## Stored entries
▶

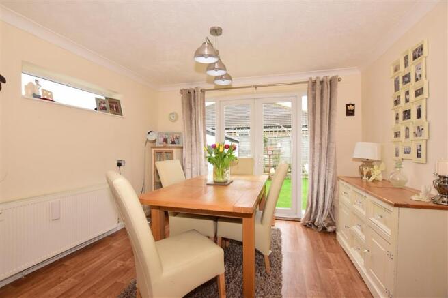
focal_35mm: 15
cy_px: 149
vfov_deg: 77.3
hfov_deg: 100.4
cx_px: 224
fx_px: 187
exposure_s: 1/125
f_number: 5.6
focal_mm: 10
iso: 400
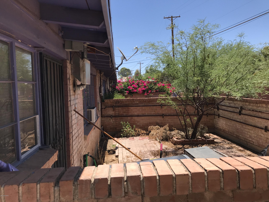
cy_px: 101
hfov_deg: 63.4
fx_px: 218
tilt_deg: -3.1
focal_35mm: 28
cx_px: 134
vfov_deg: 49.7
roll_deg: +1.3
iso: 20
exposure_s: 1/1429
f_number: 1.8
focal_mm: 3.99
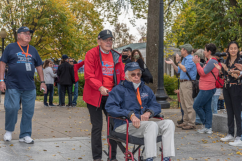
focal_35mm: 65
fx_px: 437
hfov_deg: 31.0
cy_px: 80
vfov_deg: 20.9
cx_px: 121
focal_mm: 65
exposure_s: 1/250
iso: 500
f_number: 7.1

◀

## DIRECTIONS FOR THIS TASK
Nothing but the lines from the one containing "f_number: 1.8" through the end of the entries should be written out, exactly and without pictures.

## SOLUTION FOR THIS TASK
f_number: 1.8
focal_mm: 3.99
focal_35mm: 65
fx_px: 437
hfov_deg: 31.0
cy_px: 80
vfov_deg: 20.9
cx_px: 121
focal_mm: 65
exposure_s: 1/250
iso: 500
f_number: 7.1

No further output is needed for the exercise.